Respondents appealed but the NLRC affirmed the labor arbiter. The NLRC did not see fit to pass upon the issues raised by respondents because, by the time they appealed, they had either resigned from the company or were no longer part of the union because of the election of new set of officers.

 

The CA set aside the rulings of the NLRC and the labor arbiter.

 

ISSUE:

 

Whether or not the strike was legal.

 

RULING:

 

Rule XXII, Section 4 of the Omnibus Rules Implementing the Labor Code states:

In cases of bargaining deadlocks, the notice shall, as far as practicable, further state the unresolved issues in the bargaining negotiations and be accompanied by the written proposals of the union, the counter-proposals of the employer and the proof of a request for conference to settle differences. In cases of unfair labor practices, the notice shall, as far as practicable, state the acts complained of, and efforts taken to resolve the dispute amicably.

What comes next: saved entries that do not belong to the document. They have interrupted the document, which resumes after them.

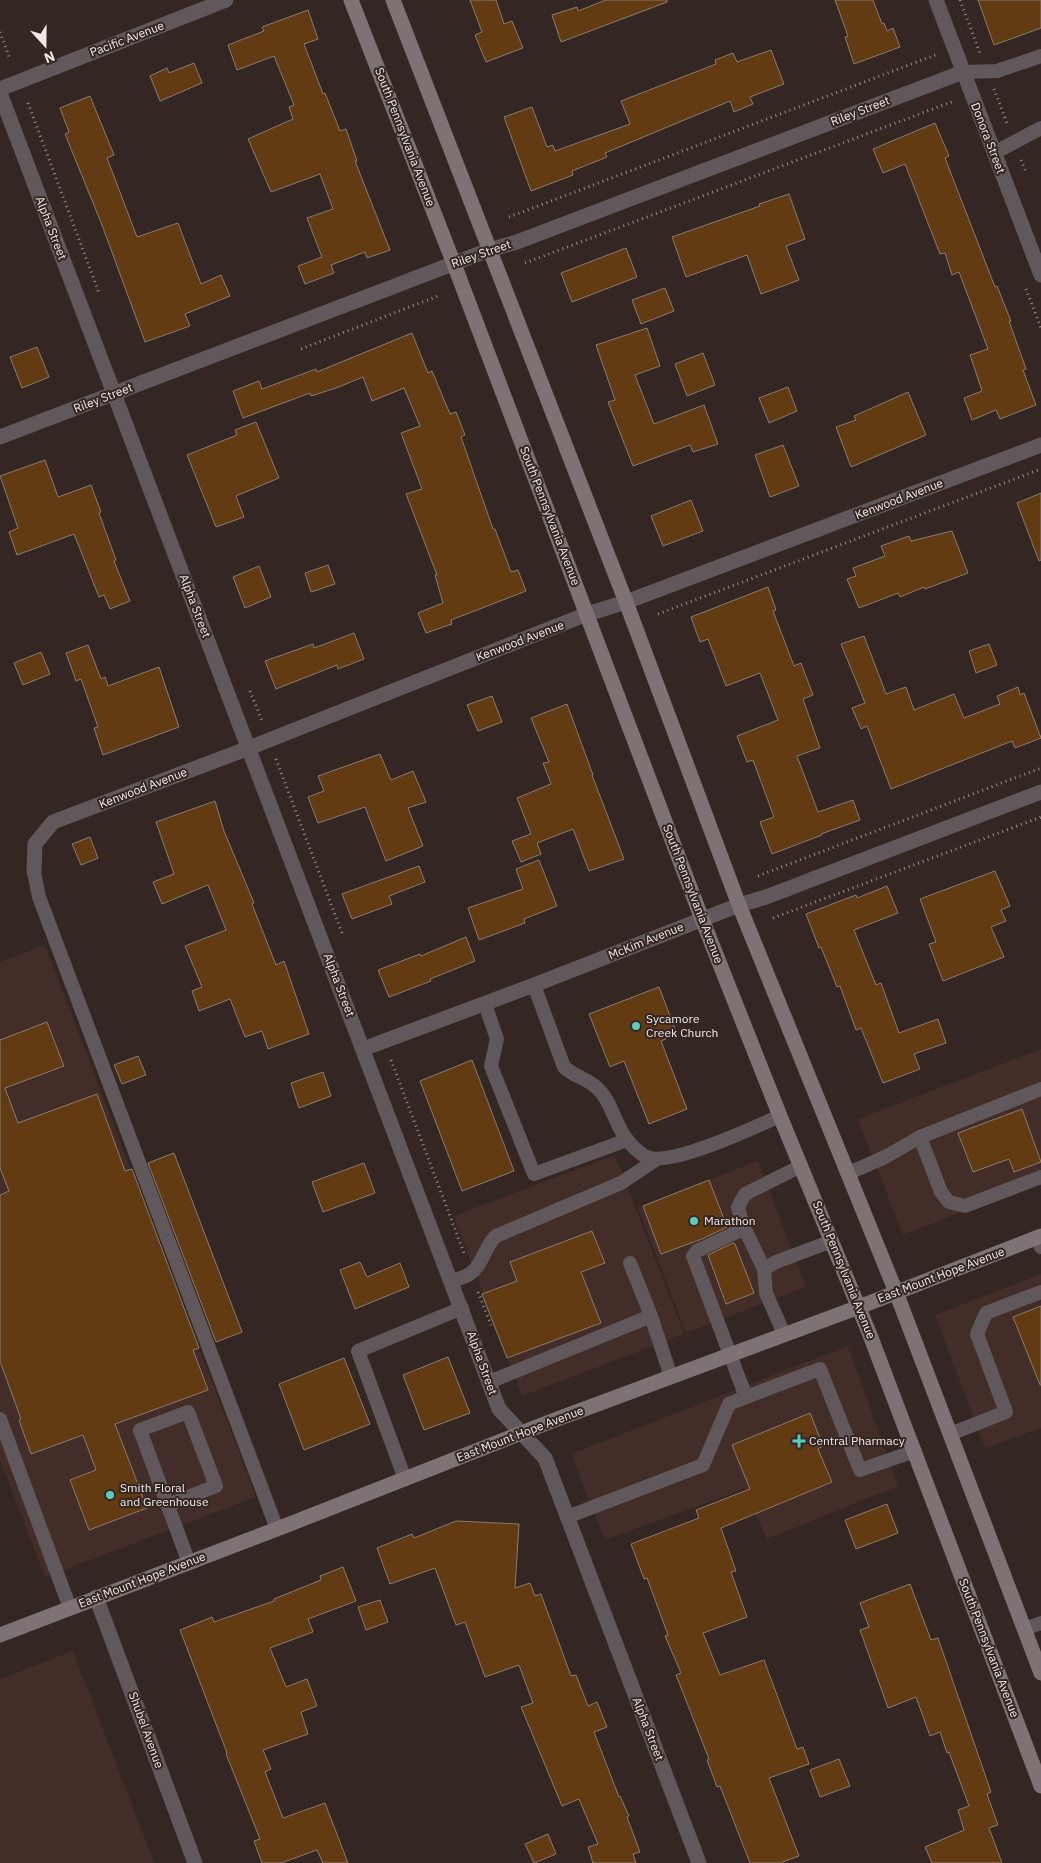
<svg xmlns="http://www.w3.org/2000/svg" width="1041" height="1863" font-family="'IBM Plex Sans',sans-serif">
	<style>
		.built { fill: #432d29 }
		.building { fill: #623b13; stroke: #897c71 }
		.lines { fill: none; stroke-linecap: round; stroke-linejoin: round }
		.path { stroke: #9a8e8b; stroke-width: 3; stroke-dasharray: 1 4; stroke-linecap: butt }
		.lane { stroke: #60585a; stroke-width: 14 }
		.street { stroke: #60585a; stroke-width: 15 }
		.secondary { stroke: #7e7274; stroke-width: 15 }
		.poi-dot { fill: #59cebe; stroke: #342622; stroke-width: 2 }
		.labels { text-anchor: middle; stroke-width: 4; stroke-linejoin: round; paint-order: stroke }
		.street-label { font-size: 12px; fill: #f2e8e6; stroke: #342622 }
		.poi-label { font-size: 12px; fill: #f2e8e6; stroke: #342622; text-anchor: start }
	</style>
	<rect width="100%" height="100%" fill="#342622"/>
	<!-- built -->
	<g class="built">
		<path d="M 45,945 L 256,1497 L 45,1577 L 0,1459 L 0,962 Z"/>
		<path d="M 1041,1049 L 1041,1181 L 903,1235 L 858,1119 Z"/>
		<path d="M 615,1155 L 684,1334 L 522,1396 L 454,1216 Z"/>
		<path d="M 758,1161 L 806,1287 L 686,1333 L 638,1207 Z"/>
		<path d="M 1041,1274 L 1041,1428 L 985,1448 L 935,1315 Z"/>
		<path d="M 848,1346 L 898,1486 L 767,1539 L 744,1489 L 605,1540 L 571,1454 Z"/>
		<path d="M 73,1651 L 154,1863 L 0,1863 L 0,1679 Z"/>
	</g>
	<!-- building -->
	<g class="building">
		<path d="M 470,0 L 496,0 L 504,24 L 512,21 L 523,48 L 486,62 L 475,35 L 482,32 Z"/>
		<path d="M 606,0 L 667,0 L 667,2 L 561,42 L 552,15 L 577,7 L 578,11 Z"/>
		<path d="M 835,0 L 873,0 L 882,24 L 884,23 L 887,31 L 893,28 L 900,47 L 854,64 L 845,37 L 848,36 Z"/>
		<path d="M 978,0 L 1041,0 L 1041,28 L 994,45 Z"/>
		<path d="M 308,10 L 318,39 L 304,44 L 323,94 L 325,93 L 340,131 L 346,129 L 357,161 L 355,161 L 390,250 L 367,258 L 365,252 L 331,265 L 334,273 L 305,284 L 298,266 L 322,257 L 307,218 L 333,209 L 320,174 L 271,192 L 248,139 L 293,119 L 289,107 L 294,105 L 274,56 L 237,70 L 228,45 L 264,31 L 262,27 Z"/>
		<path d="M 771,50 L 784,84 L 750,97 L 753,104 L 734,112 L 730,101 L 605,153 L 607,157 L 572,171 L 573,175 L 531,191 L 504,117 L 532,107 L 547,147 L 553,145 L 555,151 L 630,124 L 621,101 L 716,64 L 715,60 L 733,53 L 737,62 Z"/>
		<path d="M 194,63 L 202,83 L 160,101 L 150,76 L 167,68 L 169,73 Z"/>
		<path d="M 90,96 L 114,155 L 107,158 L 137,237 L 178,223 L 201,284 L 221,275 L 230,296 L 185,314 L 190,326 L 145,342 L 102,225 L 65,134 L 69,132 L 60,108 Z"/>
		<path d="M 935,123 L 949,156 L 945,158 L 995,287 L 997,286 L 1011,321 L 1009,321 L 1026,369 L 1023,370 L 1036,405 L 1000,419 L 996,410 L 972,420 L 964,398 L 982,391 L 970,355 L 988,349 L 959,272 L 952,275 L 945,253 L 940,254 L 905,164 L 883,173 L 873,149 Z"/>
		<path d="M 789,194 L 805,239 L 786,246 L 799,280 L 761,294 L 747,255 L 686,277 L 672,237 L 760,206 L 759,204 Z"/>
		<path d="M 626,248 L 637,277 L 572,302 L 561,273 Z"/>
		<path d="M 665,288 L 674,311 L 641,324 L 632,300 Z"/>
		<path d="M 647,328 L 660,366 L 635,375 L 654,424 L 704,405 L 718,444 L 693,452 L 690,445 L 633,466 L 608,402 L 615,400 L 596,345 Z"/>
		<path d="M 412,333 L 428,373 L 432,371 L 450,414 L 456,412 L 465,435 L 461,437 L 493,529 L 495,529 L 511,572 L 518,570 L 526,591 L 451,620 L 452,624 L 426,633 L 418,613 L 443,603 L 435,575 L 437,575 L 406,494 L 422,489 L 401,433 L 420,426 L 404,388 L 372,401 L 363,377 L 336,388 L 311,396 L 310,393 L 243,418 L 233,391 L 259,381 L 262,389 L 316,369 L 317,372 Z"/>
		<path d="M 37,347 L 49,377 L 22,388 L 10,357 Z"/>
		<path d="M 703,353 L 715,385 L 687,396 L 675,364 Z"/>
		<path d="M 788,387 L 797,411 L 769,423 L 759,398 Z"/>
		<path d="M 908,392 L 926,435 L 851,467 L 836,427 L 856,420 L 854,416 Z"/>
		<path d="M 256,422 L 279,478 L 236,496 L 244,517 L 216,527 L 187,455 L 237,435 L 235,430 Z"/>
		<path d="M 783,445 L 799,486 L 770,497 L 755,455 Z"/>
		<path d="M 45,460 L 58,497 L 91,485 L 101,512 L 99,513 L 116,560 L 114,561 L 130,601 L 110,609 L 104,595 L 99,597 L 74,534 L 17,555 L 9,532 L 18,528 L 0,476 Z"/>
		<path d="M 1041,493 L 1041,560 L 1039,561 L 1017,503 Z"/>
		<path d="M 691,500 L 703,531 L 663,546 L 651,516 Z"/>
		<path d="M 952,531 L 968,573 L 925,589 L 924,587 L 900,597 L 898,593 L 859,608 L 847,579 L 856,576 L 853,568 L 885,556 L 881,546 L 909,536 L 911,541 Z"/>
		<path d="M 328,565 L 335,584 L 311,592 L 305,573 Z"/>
		<path d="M 259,566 L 271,597 L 245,608 L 233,577 Z"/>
		<path d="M 768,587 L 776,610 L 773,611 L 794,666 L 801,663 L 813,695 L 803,699 L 820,748 L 797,756 L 818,812 L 853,800 L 860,820 L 821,834 L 822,835 L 772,854 L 760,822 L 774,817 L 753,760 L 747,762 L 737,736 L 778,720 L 760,673 L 726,686 L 708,639 L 700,642 L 691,617 Z"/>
		<path d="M 354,633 L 364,659 L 338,669 L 337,665 L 276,689 L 265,661 L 313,644 L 314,648 Z"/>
		<path d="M 864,636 L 886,694 L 906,687 L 914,710 L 954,694 L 964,718 L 1000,704 L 997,696 L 1018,687 L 1020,695 L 1024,693 L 1041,738 L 1015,748 L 1012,741 L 891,789 L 867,726 L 861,729 L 852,708 L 865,703 L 841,644 Z"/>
		<path d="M 989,644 L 997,665 L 976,673 L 969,651 Z"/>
		<path d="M 88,645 L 101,679 L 105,677 L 108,686 L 159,667 L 179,727 L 103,755 L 94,728 L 98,727 L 81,679 L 76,681 L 66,653 Z"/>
		<path d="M 41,652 L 50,674 L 23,685 L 14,663 Z"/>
		<path d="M 492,696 L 502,722 L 478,731 L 467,705 Z"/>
		<path d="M 567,704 L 593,775 L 592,775 L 624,859 L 589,871 L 573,829 L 537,843 L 541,854 L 521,862 L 512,841 L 531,834 L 517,798 L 551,784 L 543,763 L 549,762 L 531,718 Z"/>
		<path d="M 380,754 L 391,780 L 413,771 L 426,802 L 408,808 L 423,846 L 386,861 L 365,807 L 318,823 L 308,797 L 324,791 L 318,776 Z"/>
		<path d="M 215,801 L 224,831 L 254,903 L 252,904 L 276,965 L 284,961 L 309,1034 L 268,1049 L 262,1031 L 245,1037 L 230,999 L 199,1011 L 192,991 L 202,987 L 185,946 L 226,930 L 208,885 L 162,904 L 153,882 L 174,874 L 156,822 Z"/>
		<path d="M 90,837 L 98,858 L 81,865 L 72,844 Z"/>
		<path d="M 539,860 L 557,906 L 524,919 L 525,923 L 479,940 L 468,908 L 523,889 L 516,869 Z"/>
		<path d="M 419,866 L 425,882 L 389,896 L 392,904 L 352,919 L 342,894 Z"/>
		<path d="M 995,871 L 1010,906 L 1001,910 L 1006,921 L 991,927 L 1004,957 L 943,981 L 929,944 L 936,942 L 920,899 Z"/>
		<path d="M 887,886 L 898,913 L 854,930 L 876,985 L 881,983 L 899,1033 L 938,1019 L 946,1043 L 914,1054 L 920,1069 L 883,1083 L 861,1028 L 856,1030 L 840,986 L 837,987 L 821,947 L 819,948 L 806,914 L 856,895 L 857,898 Z"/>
		<path d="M 466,937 L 475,961 L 430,979 L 431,981 L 389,997 L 378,970 L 420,954 L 421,956 Z"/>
		<path d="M 659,987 L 677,1034 L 661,1041 L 687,1109 L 649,1124 L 624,1061 L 610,1067 L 589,1014 Z"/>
		<path d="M 47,1022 L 64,1066 L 5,1088 L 18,1123 L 97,1094 L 125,1171 L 132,1169 L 199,1348 L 193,1350 L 208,1390 L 115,1424 L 147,1508 L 89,1530 L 70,1480 L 96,1470 L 83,1435 L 31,1454 L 19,1420 L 21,1419 L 0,1361 L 0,1195 L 9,1191 L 0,1168 L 0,1040 Z"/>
		<path d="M 138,1056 L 146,1075 L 122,1084 L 114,1065 Z"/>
		<path d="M 472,1060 L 514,1171 L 462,1191 L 420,1081 Z"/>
		<path d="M 323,1072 L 331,1096 L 299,1108 L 291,1083 Z"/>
		<path d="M 1022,1109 L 1041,1162 L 1014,1172 L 1009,1159 L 973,1172 L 958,1133 Z"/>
		<path d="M 174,1153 L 242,1332 L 216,1342 L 148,1163 Z"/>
		<path d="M 364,1163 L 375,1193 L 323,1212 L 312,1182 Z"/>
		<path d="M 709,1180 L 727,1227 L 702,1239 L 661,1254 L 643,1206 Z"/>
		<path d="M 592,1231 L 605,1263 L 581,1272 L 601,1323 L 507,1358 L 482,1294 L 517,1281 L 510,1262 Z"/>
		<path d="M 733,1243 L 735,1244 L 754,1293 L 726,1304 L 708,1255 Z"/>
		<path d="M 360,1262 L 367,1277 L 400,1263 L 409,1287 L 355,1309 L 340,1270 Z"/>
		<path d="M 1041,1306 L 1041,1385 L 1040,1385 L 1013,1317 Z"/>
		<path d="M 448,1357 L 470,1413 L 424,1430 L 403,1375 Z"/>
		<path d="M 344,1358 L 370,1424 L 304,1450 L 279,1384 Z"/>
		<path d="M 810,1413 L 823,1446 L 818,1449 L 832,1482 L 721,1528 L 736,1571 L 731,1572 L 747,1617 L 703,1633 L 720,1675 L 764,1660 L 797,1749 L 803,1747 L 809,1764 L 769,1778 L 799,1856 L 780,1863 L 750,1863 L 720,1786 L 717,1787 L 707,1760 L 709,1759 L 676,1675 L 681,1673 L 665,1636 L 668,1635 L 647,1578 L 644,1579 L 631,1544 L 699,1518 L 696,1510 L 750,1489 L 732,1445 Z"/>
		<path d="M 887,1504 L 898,1533 L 856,1549 L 845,1520 Z"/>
		<path d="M 456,1521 L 519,1524 L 515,1588 L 530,1583 L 535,1596 L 541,1594 L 571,1676 L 576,1675 L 588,1706 L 597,1702 L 607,1727 L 594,1732 L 619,1797 L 620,1796 L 629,1816 L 627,1817 L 640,1852 L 633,1854 L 636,1863 L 593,1863 L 588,1847 L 598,1844 L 579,1799 L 562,1806 L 521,1707 L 533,1703 L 519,1665 L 485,1677 L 465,1622 L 456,1625 L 435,1568 L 390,1584 L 377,1548 L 412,1534 L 414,1538 Z"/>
		<path d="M 343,1567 L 356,1601 L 308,1619 L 313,1632 L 270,1648 L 286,1687 L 307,1679 L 317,1706 L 301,1712 L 308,1734 L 263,1750 L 271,1769 L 265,1772 L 283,1818 L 325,1803 L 348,1863 L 323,1863 L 317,1850 L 281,1863 L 262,1863 L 254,1841 L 260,1839 L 226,1754 L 227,1753 L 180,1630 L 212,1617 L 214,1622 L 274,1601 L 274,1599 L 321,1580 L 320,1576 Z"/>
		<path d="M 910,1584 L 931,1640 L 938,1638 L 991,1792 L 987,1794 L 998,1825 L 989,1828 L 1002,1863 L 932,1863 L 925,1847 L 964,1830 L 958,1810 L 969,1806 L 949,1752 L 947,1753 L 940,1732 L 930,1736 L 916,1697 L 888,1708 L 860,1630 L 869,1627 L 860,1603 Z"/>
		<path d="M 380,1600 L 388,1622 L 366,1630 L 358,1607 Z"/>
		<path d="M 839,1759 L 850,1786 L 820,1797 L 810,1770 Z"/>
		<path d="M 548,1834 L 556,1854 L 534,1863 L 525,1844 Z"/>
	</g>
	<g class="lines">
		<!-- path -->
		<g class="path">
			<path d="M 960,0 L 980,53"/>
			<path d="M 0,32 L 10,59"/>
			<path d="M 994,89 L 1008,126"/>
			<path d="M 28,103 L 99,293"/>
			<path d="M 1021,160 L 1026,172"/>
			<path d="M 509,217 L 938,54"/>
			<path d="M 525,263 L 954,101"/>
			<path d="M 1026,289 L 1041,328"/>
			<path d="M 301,349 L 438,296"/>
			<path d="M 658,614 L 1041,469"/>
			<path d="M 250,691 L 262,721"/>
			<path d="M 276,759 L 342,933"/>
			<path d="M 758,876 L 1041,768"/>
			<path d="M 773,918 L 1041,817"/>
			<path d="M 391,1060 L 464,1253"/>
			<path d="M 478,1292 L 491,1325"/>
		</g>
		<!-- lane -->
		<g class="lane">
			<path d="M 963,72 L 997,71 L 1041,56"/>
			<path d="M 994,153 L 1041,128"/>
			<path d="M 34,872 L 39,897 L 277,1529"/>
			<path d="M 534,985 L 564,1067 C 576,1078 588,1078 599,1090 C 613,1104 615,1127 629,1142 C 634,1148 640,1154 647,1157 C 671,1167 755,1127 780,1116"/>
			<path d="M 485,1004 L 497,1039 L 491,1066 L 534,1174 L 627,1140"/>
			<path d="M 920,1137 L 941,1192 L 949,1202 L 965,1206 L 1041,1177"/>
			<path d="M 849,1173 L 885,1157 L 920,1137 L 1041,1089"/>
			<path d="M 745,1228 L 697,1251 L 693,1256 L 746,1397 L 820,1369 L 860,1470 L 915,1451"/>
			<path d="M 1037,1237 L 1041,1247"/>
			<path d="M 630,1263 L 651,1316 L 671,1377"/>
			<path d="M 764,1269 L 742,1223 L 738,1207 L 745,1194 L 801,1166"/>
			<path d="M 452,1281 C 458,1279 466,1277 471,1273 C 483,1264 485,1246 496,1236 L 621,1183 L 657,1159"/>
			<path d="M 784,1334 L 766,1293 L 764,1269 L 776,1262 L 832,1241"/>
			<path d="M 489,1382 L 651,1316"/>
			<path d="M 0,1419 L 70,1608"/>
			<path d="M 950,1434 L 1006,1412 L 977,1334 L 986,1313 L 1041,1292"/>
			<path d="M 405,1479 L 358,1351 L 462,1308"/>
			<path d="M 168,1505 L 216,1486 L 188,1412 L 140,1430 L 189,1563"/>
			<path d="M 567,1517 L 703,1465 L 729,1404 L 746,1397"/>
			<path d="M 1024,1629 L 1041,1623"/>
		</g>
		<!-- street -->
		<g class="street">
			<path d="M 936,0 L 1041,275"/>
			<path d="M 0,89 L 226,0"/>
			<path d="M 0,93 L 499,1409 L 545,1458 L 699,1863"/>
			<path d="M 0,437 L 489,250 L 517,242 L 963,72"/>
			<path d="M 34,872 L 35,844 L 53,822 L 249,748 L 587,614 L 626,602 L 1041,445"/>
			<path d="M 363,1049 L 534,985 L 739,905 L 766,897 L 1041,792"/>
			<path d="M 96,1597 L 195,1863"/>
		</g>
		<!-- secondary -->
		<g class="secondary">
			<path d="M 351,0 L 454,264 L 702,919 L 780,1116 L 870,1335 L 1041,1786"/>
			<path d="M 393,0 L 626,602 L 739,905 L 896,1292 L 1041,1673"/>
			<path d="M 0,1635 L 277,1529 L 552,1421 L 859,1307 L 1041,1236"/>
		</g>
	</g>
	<!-- markers -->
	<g class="poi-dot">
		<circle cx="636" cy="1026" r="5"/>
		<circle cx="694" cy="1221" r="5"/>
		<path d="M796.5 1433.5h5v5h5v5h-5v5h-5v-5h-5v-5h5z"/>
		<circle cx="110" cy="1495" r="5"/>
	</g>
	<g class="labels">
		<!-- street labels -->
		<g class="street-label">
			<text transform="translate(127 39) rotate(-21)" y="4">Pacific Avenue</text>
			<text transform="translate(860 111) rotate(-21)" y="4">Riley Street</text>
			<text transform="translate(405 137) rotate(69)" y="4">South Pennsylvania Avenue</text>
			<text transform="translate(988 138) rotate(69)" y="4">Donora Street</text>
			<text transform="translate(51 228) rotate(69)" y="4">Alpha Street</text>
			<text transform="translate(481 254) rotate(-19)" y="4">Riley Street</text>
			<text transform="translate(103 398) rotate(-21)" y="4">Riley Street</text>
			<text transform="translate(899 499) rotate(-21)" y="4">Kenwood Avenue</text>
			<text transform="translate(550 516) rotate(69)" y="4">South Pennsylvania Avenue</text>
			<text transform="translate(195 606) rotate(69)" y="4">Alpha Street</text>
			<text transform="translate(520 641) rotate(-21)" y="4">Kenwood Avenue</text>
			<text transform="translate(143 788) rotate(-21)" y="4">Kenwood Avenue</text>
			<text transform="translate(693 894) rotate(69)" y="4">South Pennsylvania Avenue</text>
			<text transform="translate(646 941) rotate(-22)" y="4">McKim Avenue</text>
			<text transform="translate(339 985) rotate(69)" y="4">Alpha Street</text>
			<text transform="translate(844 1270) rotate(68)" y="4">South Pennsylvania Avenue</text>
			<text transform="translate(941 1275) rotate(-21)" y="4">East Mount Hope Avenue</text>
			<text transform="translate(482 1363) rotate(70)" y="4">Alpha Street</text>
			<text transform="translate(520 1434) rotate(-21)" y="4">East Mount Hope Avenue</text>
			<text transform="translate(142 1580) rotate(-21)" y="4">East Mount Hope Avenue</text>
			<text transform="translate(989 1648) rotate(69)" y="4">South Pennsylvania Avenue</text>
			<text transform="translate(648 1729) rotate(69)" y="4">Alpha Street</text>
			<text transform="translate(146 1730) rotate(70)" y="4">Shubel Avenue</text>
		</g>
		<!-- poi labels -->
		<g class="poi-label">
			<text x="646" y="1023">Sycamore<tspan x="646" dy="14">Creek Church</tspan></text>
			<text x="704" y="1225">Marathon</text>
			<text x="809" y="1445">Central Pharmacy</text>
			<text x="120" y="1492">Smith Floral<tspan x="120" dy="14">and Greenhouse</tspan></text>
		</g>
	</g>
	<!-- north arrow -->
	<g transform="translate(45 45) rotate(159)" stroke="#342622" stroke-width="4" paint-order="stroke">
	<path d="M0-4L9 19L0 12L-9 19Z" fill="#f2e8e6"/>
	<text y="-8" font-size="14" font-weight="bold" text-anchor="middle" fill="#f2e8e6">N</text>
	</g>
</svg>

Any notice which does not conform with the requirements of this and the foregoing section shall be deemed as not having been filed and the party concerned shall be so informed by the regional branch of the Board.

 

In the instant case, the union cannot be faulted for its omission. The union could not have attached the counter-proposal of the company in the notice of strike it submitted to the NCMB as there was no such counter-proposal. To recall, the union filed a notice of strike after several requests to start negotiations proved futile. It was only after two weeks when the company formally responded to the union by submitting the first part of its counter-proposal. Worse, it took the company another three weeks to complete it by submitting the second part of its counter-proposal. This was almost a year after the expiration of the CBA sought to be renewed.

 

The Implementing Rules use the words as far as practicable. In this case, attaching the counter-proposal of the company to the notice of strike of the union was not practicable. It was absurd to expect the union to produce the companys counter-proposal which it did not have. One cannot give what one does not have. Indeed, compliance with the requirement was impossible because no counter-proposal existed at the time the union filed a notice of strike. The law does not exact compliance with the impossible. Nemo tenetur ad impossibile.

 

Another error committed by the labor arbiter was his declaration that respondents, as union officers, automatically severed their employment with the company due to the alleged illegal strike. In the first place, there was no illegal strike. Moreover, it is hornbook doctrine that a mere finding of the illegality of the strike should not be automatically followed by the wholesale dismissal of the strikers from employment.

 

The law is clear:

Any union officer who knowingly participates in an illegal strike and any worker or union officer who knowingly participates in the commission of illegal acts during a strike may be declared to have lost his employment status.

 

Note that the verb participates is preceded by the adverb knowingly. This reflects the intent of the legislature to require knowledge as a condition sine qua non before a union officer can be dismissed from employment for participating in an illegal strike.

 

The provision is worded in such a way as to make it very difficult for employers to circumvent the law by arbitrarily dismissing employees in the guise of exercising management prerogative. This is but one aspect of the States constitutional and statutory mandate to protect the rights of employees to self-organization.

Nowhere in the ruling of the labor arbiter can we find any discussion of how respondents, as union officers, knowingly participated in the alleged illegal strike. Thus, even assuming arguendo that the strike was illegal, their automatic dismissal had no basis.